The committee was set up in October last year, how much longer can the Nigerian Government hold out from joining the continental trade deal?
It’s not usually how fast but how well. The way to look at what Nigeria is doing is that Nigeria is trying to do the AfCFTA agreement engagement well as opposed to doing it fast and that’s a choice. We made the choice to do it well, not necessarily to be the first. The second point to make is that these set of studies and engagement we are doing now is what would bring the benefits which are not automatic in terms of the size of market it would create, the infrastructure, people have to do that and usually it’s done in partnership between business and government. So the benefits of this engagement is that we can work out strategies on how we would engage as a country and as you pointed out, we are the biggest player in the continent. Therefore, Nigeria doing it well can only benefit not just Nigeria, but the entire continent. I am highly confident that having gone through a proper process to engage on the AfCFTA, the results wound bring many benefits to Nigeria. But it would be because we went through this process.

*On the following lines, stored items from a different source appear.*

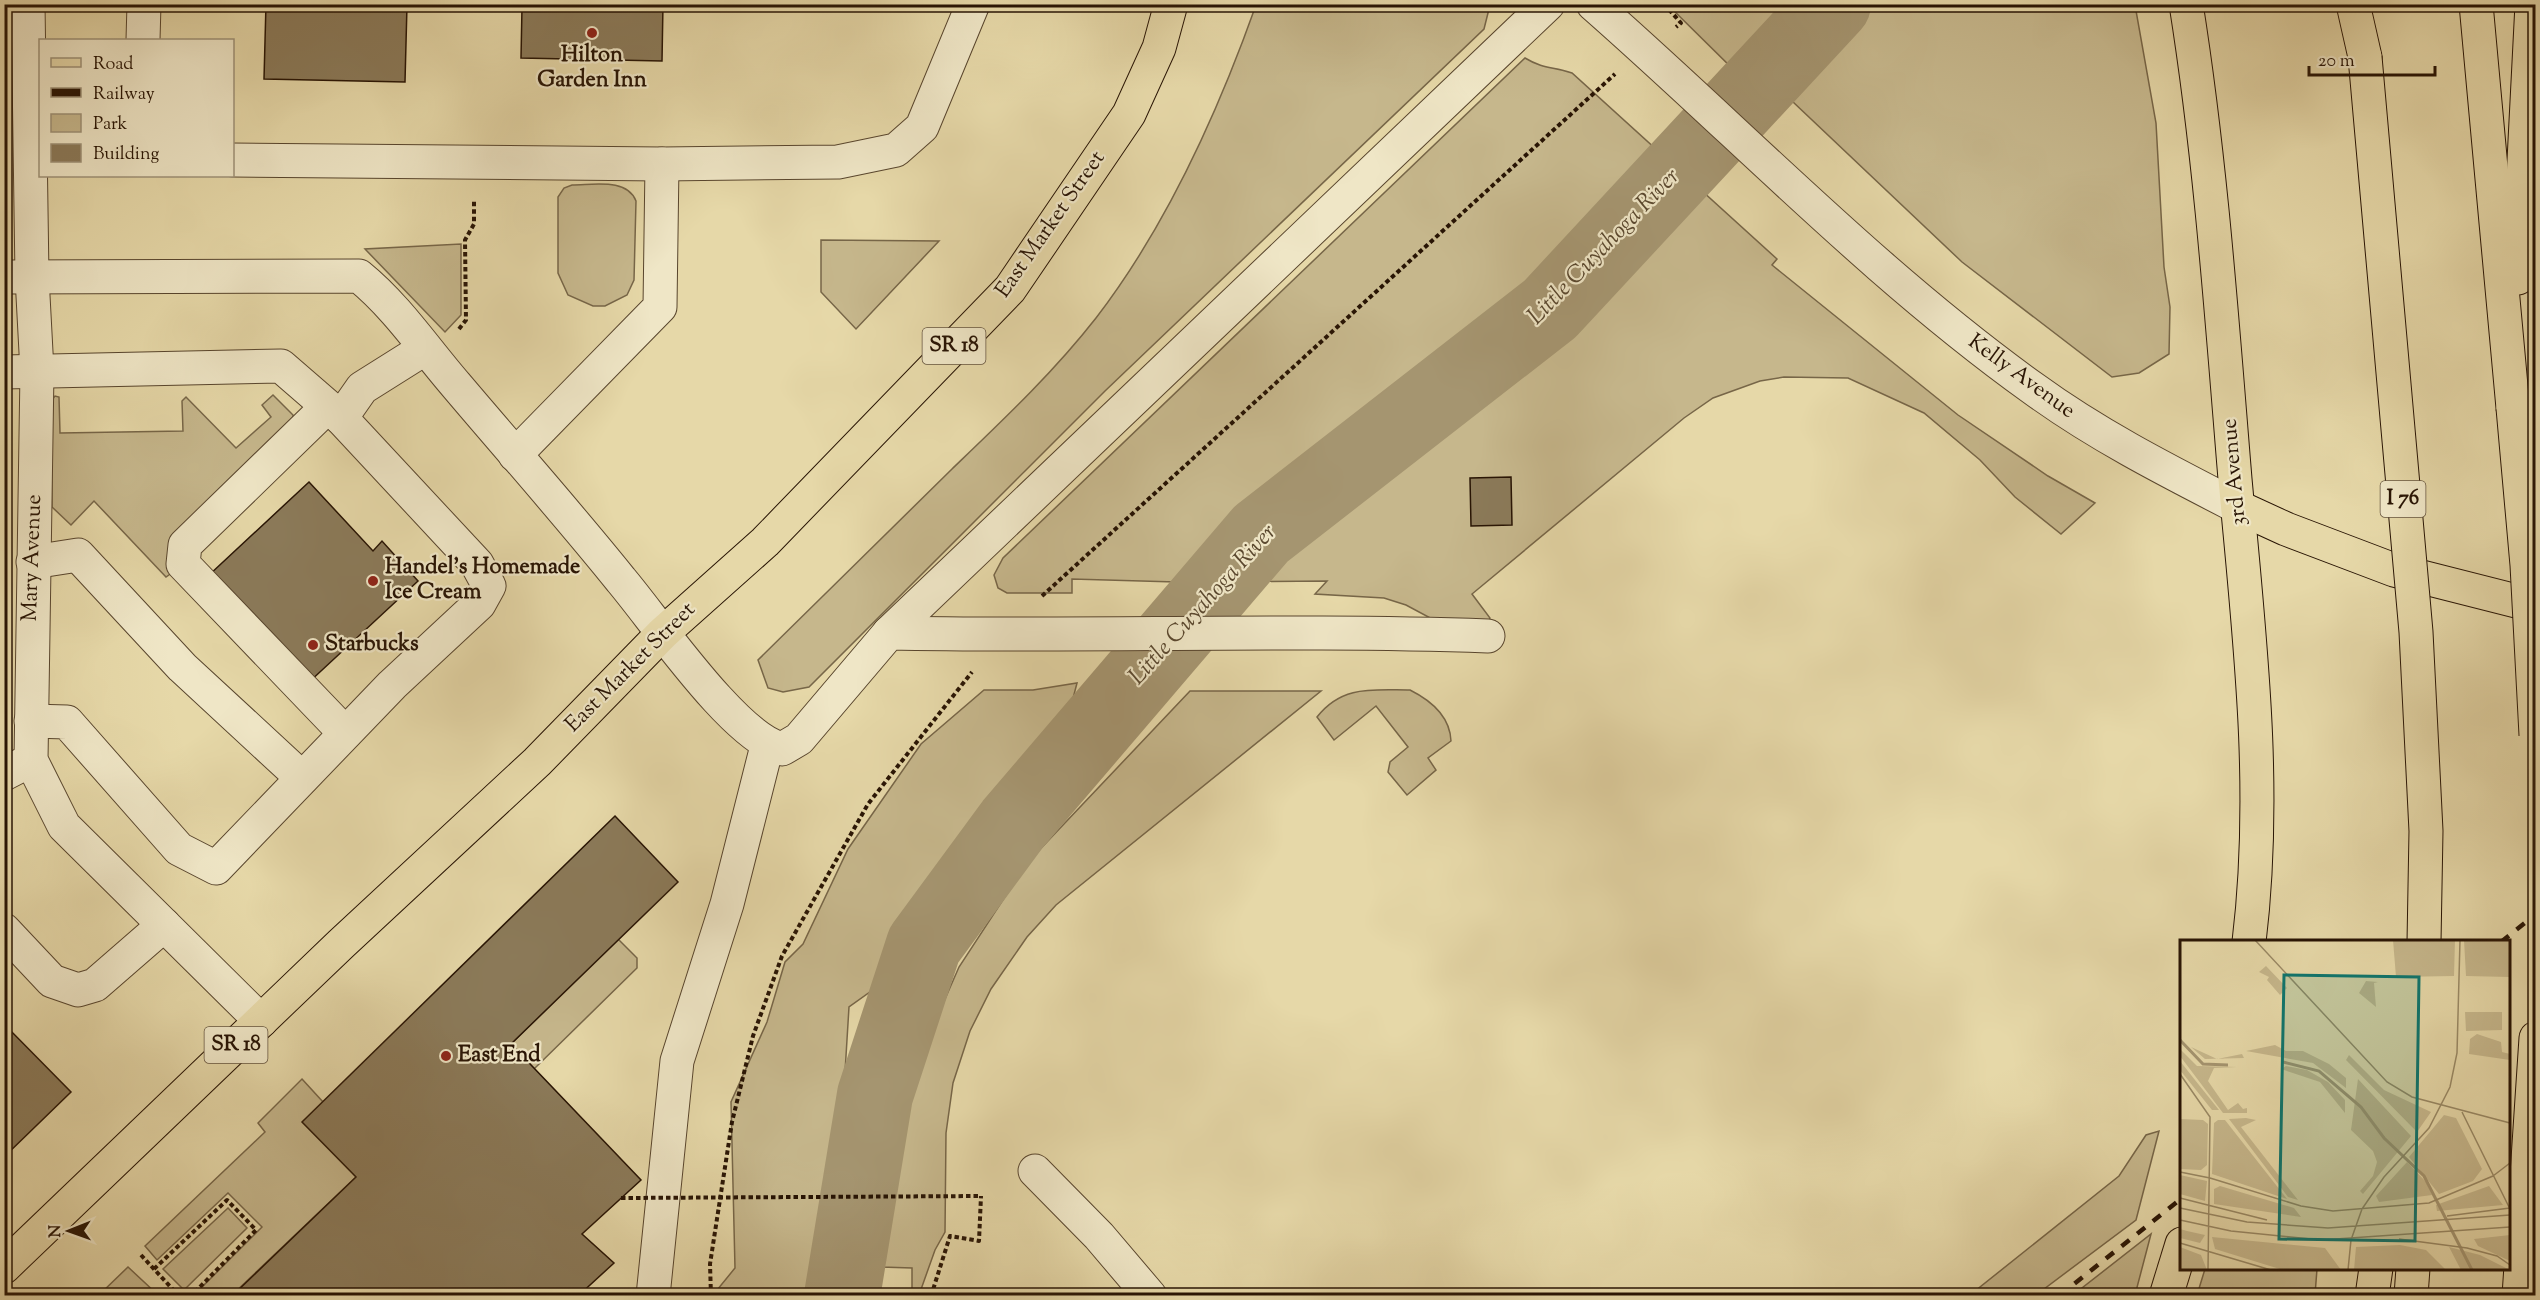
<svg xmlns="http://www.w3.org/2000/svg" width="2540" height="1300" font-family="'Sorts Mill Goudy',serif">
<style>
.green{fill:#c6b78c;stroke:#776648;stroke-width:1.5}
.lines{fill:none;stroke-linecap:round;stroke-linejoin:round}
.river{stroke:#a59570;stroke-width:76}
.building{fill:#8b7a59;stroke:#281404;stroke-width:1.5}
.minor-casing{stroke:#58452d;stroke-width:35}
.major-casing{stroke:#281404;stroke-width:35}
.highway-casing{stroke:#281404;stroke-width:35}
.path{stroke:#281404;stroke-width:4;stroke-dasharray:4.5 3;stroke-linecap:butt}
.minor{stroke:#efe6c6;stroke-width:33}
.major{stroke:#e6d8a8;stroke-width:33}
.highway{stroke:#e6d8a8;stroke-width:33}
.rail{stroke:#281404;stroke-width:4.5;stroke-dasharray:10 10;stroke-linecap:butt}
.highway-bridge-casing{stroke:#281404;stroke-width:35;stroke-linecap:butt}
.path-bridge{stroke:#281404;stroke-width:4;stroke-dasharray:4.5 3;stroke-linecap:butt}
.highway-bridge{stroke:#e6d8a8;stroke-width:33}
.poi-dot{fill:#8f2418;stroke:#efe6c6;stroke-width:2}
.labels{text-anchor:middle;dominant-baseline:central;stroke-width:4.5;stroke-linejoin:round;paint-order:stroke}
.shield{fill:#efe6c6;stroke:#64533e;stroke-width:1.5}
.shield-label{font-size:21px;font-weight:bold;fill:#281404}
.poi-label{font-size:22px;font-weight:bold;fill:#281404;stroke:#efe6c6;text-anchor:start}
.street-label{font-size:22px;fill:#281404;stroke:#efe6c6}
.water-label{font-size:24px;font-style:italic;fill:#5a482f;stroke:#efe6c6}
.inset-river{fill:none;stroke:#a59570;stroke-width:3}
.inset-road{fill:none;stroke:#9a8a66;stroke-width:1.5}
.view{fill:#0f766e;fill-opacity:0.15;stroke:#0f766e;stroke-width:3}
.inset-edge{fill:none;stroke:#281404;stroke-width:3}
</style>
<rect width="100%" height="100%" fill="#e6d8a8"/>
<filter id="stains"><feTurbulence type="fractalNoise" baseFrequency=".00333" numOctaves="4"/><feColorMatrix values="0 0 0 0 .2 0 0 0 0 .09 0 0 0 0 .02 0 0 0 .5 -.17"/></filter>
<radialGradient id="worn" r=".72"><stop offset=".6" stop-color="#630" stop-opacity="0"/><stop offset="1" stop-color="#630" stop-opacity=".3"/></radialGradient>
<!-- green -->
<g class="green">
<path d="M1256 5H1490L1484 29 1105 391 809 687 783 692 768 688 758 660C823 596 887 533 952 469 1002 421 1053 373 1096 318 1166 227 1218 112 1256 5Z"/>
<path d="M1668 5H1786L1735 71Z"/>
<path d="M1850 5H2135L2156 123 2164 267 2170 307 2169 354 2139 373 2112 377 1962 262 1792 101 1780 85Z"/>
<path d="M1525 58C1545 70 1552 66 1572 73L1777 259 1772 265 1958 415 2048 476 2095 503 2061 534 2015 497 1980 460 1924 413 1848 378 1784 377 1760 381 1713 398 1684 418 1472 594 1490 618 1487 624 1447 627 1406 605 1384 598 1315 594 1327 581 1176 582 1072 579V593H1007L998 588 994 575 1003 558Z"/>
<path d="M572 185C594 185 627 178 636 201L634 280 627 295 605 306H593L568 295 558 273V197L564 188Z"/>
<path d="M821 240 939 241 856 329 821 292Z"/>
<path d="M461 244V315L445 332 365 249Z"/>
<path d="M273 395 293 415V421L173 572 166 577 94 501 71 525 52 507 51 401 55 396 59 397 60 433 183 431 182 401 186 397 236 448 271 417 262 405Z"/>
<path d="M1077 683 1063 737 1033 776 972 833 921 899 888 979 849 1007 842 1121 829 1186 823 1260 806 1295H713L735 1268 731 1102 767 1022 785 962 803 944 848 849 921 744 984 690H1033Z"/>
<path d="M1410 690C1430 700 1450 716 1451 741L1428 758 1436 770 1407 795 1388 772 1390 762 1408 747 1376 706 1334 740 1317 717C1342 685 1372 690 1410 690Z"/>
<path d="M1190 691H1321L1056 905 1027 937 991 989 970 1031 953 1083 946 1133 945 1232 935 1250 919 1295H912V1268L881 1267 917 1063 959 967 1027 863Z"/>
<path d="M618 939 637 958V968L534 1069 511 1044Z"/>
<path d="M302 1079 323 1102 356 1177 232 1295H207L200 1289 262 1227 228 1193 157 1260 145 1246 265 1132 258 1123Z"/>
<path d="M2159 1131 2136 1220 2036 1295H1970L2119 1176 2146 1135Z"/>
<path d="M228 1208 247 1228 184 1290 163 1269Z"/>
<path d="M2151 1234 2135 1295H2073Z"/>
<path d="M128 1267 158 1295H99Z"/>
<path d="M2205 1269H2317L2315 1295H2197Z"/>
</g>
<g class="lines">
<!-- river -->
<path class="river" d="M842 1296 875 1095 924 945 1013 824 1261 534 1550 309 1833 4"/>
</g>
<!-- building -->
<g class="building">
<path d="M266 4H663L662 61 521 58 522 7 407 5 405 82 264 79Z"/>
<path d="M1511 477 1512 525 1471 526 1470 478Z"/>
<path d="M309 482 373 551 382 541 418 581 307 684 208 576Z"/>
<path d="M615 816 678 882 511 1044 641 1180 582 1234 614 1263 578 1296H232L356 1177 302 1122Z"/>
<path d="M4 1024 71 1092 4 1157Z"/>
</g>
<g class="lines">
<!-- minor casing -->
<g class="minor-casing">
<g id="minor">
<path d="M28 4 32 277 37 371 31 760 64 826 261 1021"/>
<path d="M1593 4C1740 133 1875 275 2034 389 2097 435 2168 471 2238 507"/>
<path d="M143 40 144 4"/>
<path d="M232 160 662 164 838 162 896 150 922 127 973 4"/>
<path d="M4 277 359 276C397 307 424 348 456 385 511 450 568 514 621 580 655 620 735 738 782 749L799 739 889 633C1089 637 1289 629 1488 636"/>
<path d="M4 372 281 366 341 418"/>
<path d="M327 407 185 545 183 564 345 733"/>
<path d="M515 455 660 307 662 164"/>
<path d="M33 562 78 555 182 667 302 778"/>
<path d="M889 633 1548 4"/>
<path d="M31 721 67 722 179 849 216 868 392 685 479 604 489 586 477 564 341 418 362 388 424 349"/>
<path d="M4 774 31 760"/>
<path d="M4 930 52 981 78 990 95 985 164 925"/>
<path d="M1035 1171 1099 1236 1150 1296"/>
<path d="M653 1296 677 1061 727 904 767 746"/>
</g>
</g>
<!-- major casing -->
<g class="major-casing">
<g id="major">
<path d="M2186 4C2211 161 2222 321 2235 479 2249 633 2268 787 2249 942"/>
<path d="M2238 507 2286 529 2394 570 2536 606"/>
<path d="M4 1267 341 944 537 762 663 633 765 542 1010 289 1129 114 1159 48 1171 4"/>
<path d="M2166 1296 2182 1244"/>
</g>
</g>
<!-- highway casing -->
<g class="highway-casing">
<g id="highway">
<path d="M2353 4 2365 57"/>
<path d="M2476 4 2513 408"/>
<path d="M2518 278 2532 4"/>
<path d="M2372 1296 2376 1268"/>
<path d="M2411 1296 2413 1268"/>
<path d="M2519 1296 2536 1038"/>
</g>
</g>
<!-- path -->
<g class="path">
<path d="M1664 4 1681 23 1676 27"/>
<path d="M459 329 466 320 465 240 474 224V200"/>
<path d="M1042 596 1615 74"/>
<path d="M141 1255 179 1296"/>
<path d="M154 1269 227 1200 256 1230 191 1296"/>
<path d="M711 1296 710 1264 732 1122 753 1036 782 956 868 804 972 672"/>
<path d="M931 1296 950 1236 979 1241 981 1196"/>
</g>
<!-- minor -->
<use href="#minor" class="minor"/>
<!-- major -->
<use href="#major" class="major"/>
<!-- highway -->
<use href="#highway" class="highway"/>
<!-- rail -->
<g class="rail">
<path d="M2501 942 2536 914"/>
<path d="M2059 1296 2182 1198"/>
</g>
<!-- highway-bridge casing -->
<g class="highway-bridge-casing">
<g id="highway-bridge">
<path d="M2365 57 2416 632 2426 831 2424 942"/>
<path d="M2513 408 2527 565 2536 735"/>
</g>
</g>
<!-- path-bridge -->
<path class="path-bridge" d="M621 1198 981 1196"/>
<!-- highway-bridge -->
<use href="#highway-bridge" class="highway-bridge"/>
</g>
<!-- markers -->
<g class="poi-dot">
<circle cx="592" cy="33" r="6"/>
<circle cx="373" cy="581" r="6"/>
<circle cx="313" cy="645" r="6"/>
<circle cx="446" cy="1056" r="6"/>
</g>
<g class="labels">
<!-- shield labels -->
<g class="shield">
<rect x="922.5" y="328" width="63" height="36" rx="4.5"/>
<rect x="2380.5" y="481" width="45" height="36" rx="4.5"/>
<rect x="204.5" y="1027" width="63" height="36" rx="4.5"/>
</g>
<g class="shield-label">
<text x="954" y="346">SR 18</text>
<text x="2403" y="499">I 76</text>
<text x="236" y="1045">SR 18</text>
</g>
<!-- poi labels -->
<g class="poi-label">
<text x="592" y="56" text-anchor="middle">Hilton<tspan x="592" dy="25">Garden Inn</tspan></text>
<text x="385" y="568">Handel's Homemade<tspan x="385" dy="25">Ice Cream</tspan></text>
<text x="325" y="645">Starbucks</text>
<text x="458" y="1056">East End</text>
</g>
<!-- street labels -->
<g class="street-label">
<text transform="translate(1051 225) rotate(-55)">East Market Street</text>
<text transform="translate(2021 377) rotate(36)">Kelly Avenue</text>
<text transform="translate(2235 472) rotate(-95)">3rd Avenue</text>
<text transform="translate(33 558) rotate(-88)">Mary Avenue</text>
<text transform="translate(631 668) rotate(-45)">East Market Street</text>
</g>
<!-- water labels -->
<g class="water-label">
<text transform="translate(1604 247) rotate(-46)">Little Cuyahoga River</text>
<text transform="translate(1203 605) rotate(-48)">Little Cuyahoga River</text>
</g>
</g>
<!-- overview -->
<g transform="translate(2180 940)">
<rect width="330" height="330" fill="#e6d8a8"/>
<path d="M213 0H275L274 36 216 37ZM284 0H330V37L286 36ZM86 26 107 48 100 55 87 40 89 37 79 32ZM186 41 198 42 194 43 196 67 179 53ZM285 72H322V90L286 91ZM297 94 321 102 322 112 330 114V120L289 114 290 99ZM95 105 106 111H123L149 124 166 138V148L133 123 66 111ZM11 107 37 119 62 114 64 118 25 119ZM0 109 17 126 57 127 34 128 28 141 48 170 58 163 63 169 67 168V173H43L0 116ZM169 115 204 150 251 172 237 192 166 120ZM0 121 15 140 39 170H32L0 130ZM106 126 127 130 148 142 165 160V173L140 142 101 129ZM178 139 231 196 183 254 180 251 193 236 197 222 193 211 171 190ZM264 175 276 178 302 229 293 241 259 254 229 217ZM66 178 76 180 61 187 118 260 108 257 49 179ZM0 179 23 180 28 184 27 225 21 230 0 229ZM38 180H45L107 259 32 234 34 183ZM227 222 246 242 252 255 199 262 196 256ZM0 235 27 241 25 261 0 254ZM40 246 114 268 121 277 34 264V249ZM309 246 323 265 257 271 256 265ZM0 289 7 291 25 295 20 303 0 298ZM330 295V321L298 306 294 299ZM32 297 145 308 161 330H103L35 309ZM220 305 246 310 266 330H174L176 307ZM0 307 21 315 27 330H0ZM269 307 300 315 330 330H281Z" fill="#c6b78c"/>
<path class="inset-river" d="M0 100 23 124 48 125M103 122 139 131 181 167 204 198 244 236 292 330"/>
<path class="inset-road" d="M75 0 207 142 232 157 330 183M0 134 30 177 28 330M282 172 330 269M0 232 30 238M313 236 330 223M30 238 121 266 153 271 249 263 313 236M0 258 87 280M0 268 67 282 148 288 330 275M182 269 204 237 249 188 270 147 277 113 280 0M267 276 330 268M0 280 51 291 141 300 330 287M219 299 287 308 317 316 330 325M0 303 91 330M168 330 171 300 182 269"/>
<path class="view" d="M104 35 239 37 235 301 99 299Z"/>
<rect width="330" height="330" class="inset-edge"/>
</g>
<!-- margin -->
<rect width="2540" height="1300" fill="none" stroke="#e6d8a8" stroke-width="24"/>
<rect x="6" y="6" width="2528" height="1288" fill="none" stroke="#281404" stroke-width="3"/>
<rect x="12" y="12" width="2516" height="1276" fill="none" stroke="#281404" stroke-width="1.5"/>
<!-- legend -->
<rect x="39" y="39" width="195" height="138" fill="#efe6c6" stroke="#9f9278" stroke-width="1.5"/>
<rect x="51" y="58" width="30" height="9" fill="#e6d8a8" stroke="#9f9278" stroke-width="1.5"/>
<text x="93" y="69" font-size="18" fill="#281404">Road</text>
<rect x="51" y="88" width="30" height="9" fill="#281404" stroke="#9f9278" stroke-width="1.5"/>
<text x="93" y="99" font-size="18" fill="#281404">Railway</text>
<rect x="51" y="114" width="30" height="18" fill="#c6b78c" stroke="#9f9278" stroke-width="1.5"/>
<text x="93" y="129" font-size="18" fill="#281404">Park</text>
<rect x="51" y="144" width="30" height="18" fill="#8b7a59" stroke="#9f9278" stroke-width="1.5"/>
<text x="93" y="159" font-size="18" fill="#281404">Building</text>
<!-- north arrow -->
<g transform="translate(69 1231) rotate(269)" stroke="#efe6c6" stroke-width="4.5" paint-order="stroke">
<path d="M0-4.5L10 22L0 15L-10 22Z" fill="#281404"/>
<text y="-9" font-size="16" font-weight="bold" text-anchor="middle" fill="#281404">N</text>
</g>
<!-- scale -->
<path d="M2309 66v9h126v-9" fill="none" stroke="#281404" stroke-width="3"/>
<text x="2318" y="66" font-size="18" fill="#281404" stroke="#efe6c6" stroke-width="4.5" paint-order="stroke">20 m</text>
<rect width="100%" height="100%" filter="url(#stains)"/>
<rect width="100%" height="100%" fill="url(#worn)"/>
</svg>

You have commenced the revitalisation of the textile industry in conjunction with China with plans to open factories in Katsina, Kano, Abia and Lagos. How long will this process take?

We are doing a lot to revamp our industries where Nigeria historically had a comparative and competitive advantage and textile, garment, being examples. So what we are doing is creating the industrial infrastructure which is what led to the sector basically becoming moribund. We plan to do it in all the six geo-political zones and ultimately in all the states. But Kano, Katsina, Lagos, Abia states are examples of where we are hoping that as we revamp the industrial parks and the special economic zones there, what you would then have is that investors would come in and by investing, we would have this textile sector coming back in a very big , robust and much more competitive way. We are doing this in partnership with the private sector like the Real Group from South Africa and Vlisco, which is a group that is also looking to come and invest in a significant way in the cotton, textile and garment sectors and there are also many players looking at it. This is a model we intend to adopt across board. We want to do the same thing for agric processing, petrochemical and downstream, auto sector and all the other sectors where we have the raw materials and process them here rather than exporting raw materials and importing finished goods. The real group is bringing in $2 billion into the country. That’s some kind of positivity.